Hi I'm having a bit of trouble if anyone is able to help, thanks!

Using the substitution u =1-2t^2, show that

A = -1/4 ∫_1^(-7)▒e^u du

To solve this problem, we need to use the given substitution u = 1 - 2t^2.

First, let's find the derivative du/dt by differentiating both sides of the equation u = 1 - 2t^2 with respect to t:

du/dt = d(1 - 2t^2)/dt
du/dt = -4t

Now, we can solve for dt by rearranging the equation:

dt = du / (-4t)

Next, we need to find the new limits of integration.

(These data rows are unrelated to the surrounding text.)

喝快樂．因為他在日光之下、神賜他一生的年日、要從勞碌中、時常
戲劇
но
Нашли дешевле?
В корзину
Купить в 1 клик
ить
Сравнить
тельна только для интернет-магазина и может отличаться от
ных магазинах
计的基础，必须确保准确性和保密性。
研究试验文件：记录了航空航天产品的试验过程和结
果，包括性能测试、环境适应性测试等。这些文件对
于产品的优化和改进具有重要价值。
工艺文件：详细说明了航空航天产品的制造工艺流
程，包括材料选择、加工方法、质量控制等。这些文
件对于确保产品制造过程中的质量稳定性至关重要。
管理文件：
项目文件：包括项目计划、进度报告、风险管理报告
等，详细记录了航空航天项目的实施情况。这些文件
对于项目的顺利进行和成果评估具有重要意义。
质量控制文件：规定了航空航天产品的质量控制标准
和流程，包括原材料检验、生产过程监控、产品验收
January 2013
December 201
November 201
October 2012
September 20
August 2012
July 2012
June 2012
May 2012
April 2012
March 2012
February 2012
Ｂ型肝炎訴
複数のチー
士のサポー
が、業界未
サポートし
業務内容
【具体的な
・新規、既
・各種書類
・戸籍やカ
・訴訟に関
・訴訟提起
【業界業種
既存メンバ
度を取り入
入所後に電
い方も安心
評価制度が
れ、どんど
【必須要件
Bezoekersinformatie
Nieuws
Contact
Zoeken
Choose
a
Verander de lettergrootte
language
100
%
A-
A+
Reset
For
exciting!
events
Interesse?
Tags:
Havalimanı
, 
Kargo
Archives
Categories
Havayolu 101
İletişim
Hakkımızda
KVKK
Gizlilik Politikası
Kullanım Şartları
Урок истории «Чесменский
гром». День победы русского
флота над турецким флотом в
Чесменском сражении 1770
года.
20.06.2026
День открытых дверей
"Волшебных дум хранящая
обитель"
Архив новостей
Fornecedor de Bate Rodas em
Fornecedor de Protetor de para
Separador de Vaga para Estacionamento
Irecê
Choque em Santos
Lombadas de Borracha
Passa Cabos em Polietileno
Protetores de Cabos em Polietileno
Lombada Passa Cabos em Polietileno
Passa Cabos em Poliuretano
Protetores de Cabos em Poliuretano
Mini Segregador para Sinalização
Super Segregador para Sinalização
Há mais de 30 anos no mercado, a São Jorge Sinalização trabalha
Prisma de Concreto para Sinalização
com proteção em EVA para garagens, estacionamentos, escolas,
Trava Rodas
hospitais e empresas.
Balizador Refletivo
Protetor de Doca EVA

When t = 1, we substitute into the equation u = 1 - 2t^2:

u = 1 - 2(1^2)
u = 1 - 2
u = -1

When t = -7, we substitute into the equation u = 1 - 2t^2:

u = 1 - 2(-7^2)
u = 1 - 2(49)
u = 1 - 98
u = -97

Now, let's substitute the values for du/dt, dt, and the new limits of integration into the original integral:

A = -1/4 ∫_1^(-7) e^u du

Using the substitution properties, we can rewrite this integral as:

A = -1/4 ∫_(-1)^(-97) e^u du

Now, we can integrate with respect to u:

A = -1/4 [e^u]_(-1)^(-97)
A = -1/4 (e^(-97) - e^(-1))

So, the final answer is:

A = -1/4 (e^(-97) - e^(-1))

I hope this explanation helps! Let me know if you have any further questions.